Your goal> All that should be output is the block of lines below from the line with "middle dip: (221, 192)" to the line with "ring tip: (226, 168)", both included, exactly as written.

Record excerpts>
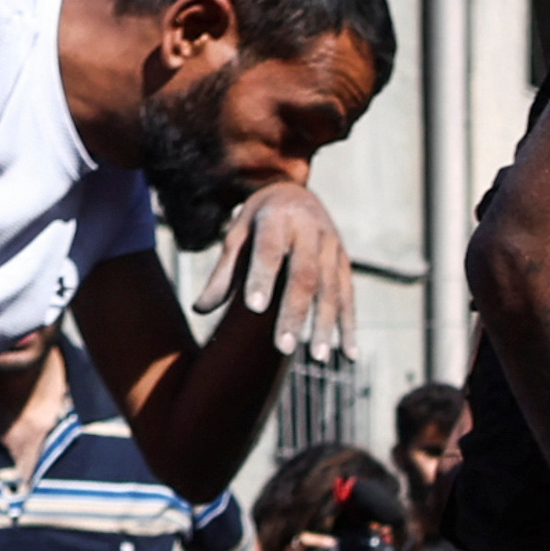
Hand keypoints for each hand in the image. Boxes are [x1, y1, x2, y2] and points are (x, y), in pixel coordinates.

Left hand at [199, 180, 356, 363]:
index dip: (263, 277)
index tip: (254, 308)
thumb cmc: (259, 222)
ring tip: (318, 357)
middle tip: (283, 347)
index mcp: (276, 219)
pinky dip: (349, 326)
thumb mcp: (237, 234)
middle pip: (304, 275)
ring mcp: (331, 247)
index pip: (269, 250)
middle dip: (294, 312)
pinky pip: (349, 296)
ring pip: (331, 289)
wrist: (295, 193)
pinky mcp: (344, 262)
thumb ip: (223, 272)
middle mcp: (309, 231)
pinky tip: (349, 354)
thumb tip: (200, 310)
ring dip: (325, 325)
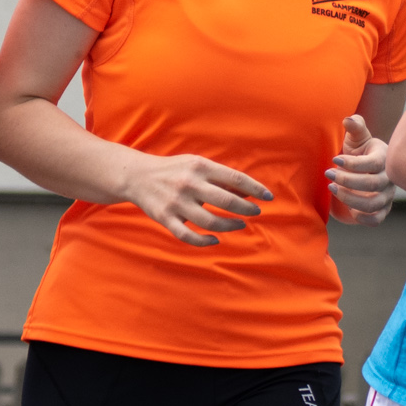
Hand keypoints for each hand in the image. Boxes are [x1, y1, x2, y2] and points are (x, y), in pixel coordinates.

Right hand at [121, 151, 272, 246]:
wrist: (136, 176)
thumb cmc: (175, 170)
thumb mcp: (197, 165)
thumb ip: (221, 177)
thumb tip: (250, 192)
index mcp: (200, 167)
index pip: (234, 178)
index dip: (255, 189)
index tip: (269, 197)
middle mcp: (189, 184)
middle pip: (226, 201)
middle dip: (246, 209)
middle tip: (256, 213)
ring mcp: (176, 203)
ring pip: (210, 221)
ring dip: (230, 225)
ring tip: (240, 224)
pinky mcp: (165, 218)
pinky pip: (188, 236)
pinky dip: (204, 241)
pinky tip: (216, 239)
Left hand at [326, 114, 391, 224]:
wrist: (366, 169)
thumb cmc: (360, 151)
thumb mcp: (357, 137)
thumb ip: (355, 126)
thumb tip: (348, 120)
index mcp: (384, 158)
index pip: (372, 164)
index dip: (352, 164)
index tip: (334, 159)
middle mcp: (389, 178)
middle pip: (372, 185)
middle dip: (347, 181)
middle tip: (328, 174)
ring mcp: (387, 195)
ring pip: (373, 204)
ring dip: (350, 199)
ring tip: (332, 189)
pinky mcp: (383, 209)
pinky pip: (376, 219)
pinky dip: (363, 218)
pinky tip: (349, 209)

* * *

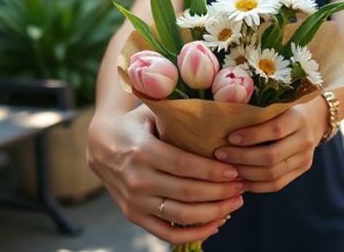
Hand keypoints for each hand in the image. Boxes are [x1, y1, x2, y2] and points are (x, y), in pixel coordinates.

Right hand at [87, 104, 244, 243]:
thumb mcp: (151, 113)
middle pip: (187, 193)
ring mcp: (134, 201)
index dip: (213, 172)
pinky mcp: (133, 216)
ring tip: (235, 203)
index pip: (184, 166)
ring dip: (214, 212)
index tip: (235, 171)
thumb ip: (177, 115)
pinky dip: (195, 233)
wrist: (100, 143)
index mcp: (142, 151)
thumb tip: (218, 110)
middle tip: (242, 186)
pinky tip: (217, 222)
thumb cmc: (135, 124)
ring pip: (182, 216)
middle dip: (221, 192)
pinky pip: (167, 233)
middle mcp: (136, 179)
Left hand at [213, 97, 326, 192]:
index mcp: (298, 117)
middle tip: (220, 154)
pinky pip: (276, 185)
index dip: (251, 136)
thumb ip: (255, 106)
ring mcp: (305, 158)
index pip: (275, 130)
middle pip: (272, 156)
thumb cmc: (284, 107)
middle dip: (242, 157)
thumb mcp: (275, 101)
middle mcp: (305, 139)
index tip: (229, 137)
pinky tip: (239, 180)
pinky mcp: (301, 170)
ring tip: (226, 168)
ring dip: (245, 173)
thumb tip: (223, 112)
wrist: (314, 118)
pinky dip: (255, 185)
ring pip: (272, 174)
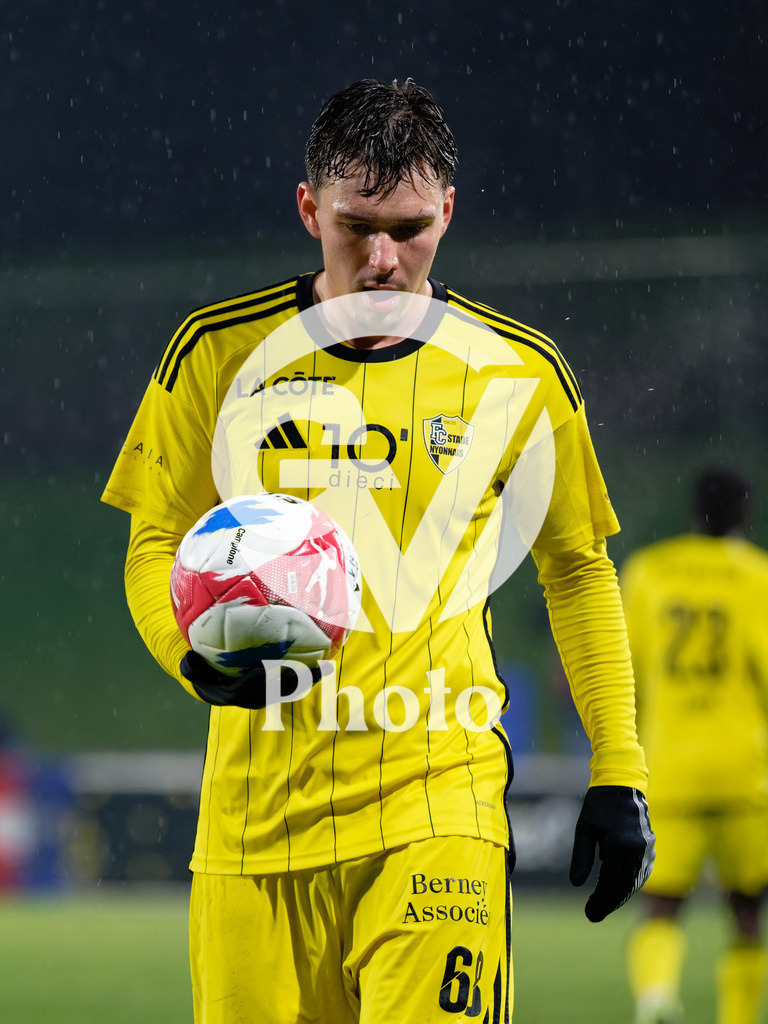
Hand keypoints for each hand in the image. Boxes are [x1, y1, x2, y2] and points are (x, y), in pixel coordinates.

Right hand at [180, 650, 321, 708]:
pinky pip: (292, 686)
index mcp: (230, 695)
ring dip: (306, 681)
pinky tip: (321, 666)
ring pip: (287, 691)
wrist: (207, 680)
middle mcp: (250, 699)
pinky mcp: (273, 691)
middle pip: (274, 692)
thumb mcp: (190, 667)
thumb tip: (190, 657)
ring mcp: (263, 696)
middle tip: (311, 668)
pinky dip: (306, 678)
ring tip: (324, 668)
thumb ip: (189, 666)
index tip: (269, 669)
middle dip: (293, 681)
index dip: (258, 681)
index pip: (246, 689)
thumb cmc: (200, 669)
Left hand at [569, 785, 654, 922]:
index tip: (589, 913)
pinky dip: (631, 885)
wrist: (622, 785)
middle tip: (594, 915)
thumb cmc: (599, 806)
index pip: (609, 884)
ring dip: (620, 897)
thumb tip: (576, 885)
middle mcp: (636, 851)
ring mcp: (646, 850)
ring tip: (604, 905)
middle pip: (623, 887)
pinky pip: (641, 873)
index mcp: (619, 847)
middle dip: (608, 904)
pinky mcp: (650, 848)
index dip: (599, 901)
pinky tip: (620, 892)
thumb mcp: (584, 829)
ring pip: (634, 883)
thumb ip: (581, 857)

Response box>
middle dip: (221, 192)
pinky pip: (167, 233)
middle mcp: (136, 179)
Left hand at [213, 97, 326, 192]:
index mcp: (298, 117)
middle tip: (220, 154)
pinky pip: (276, 185)
index dip: (251, 136)
thumb ip: (255, 106)
ring mcp: (305, 158)
index pip: (275, 130)
middle pip: (272, 156)
thumb cmc: (284, 107)
middle dip: (242, 157)
thumb mcp: (275, 101)
middle mcp: (305, 139)
index tip: (229, 137)
pinky tip: (239, 180)
pinky mcp: (301, 170)
ring tip: (226, 168)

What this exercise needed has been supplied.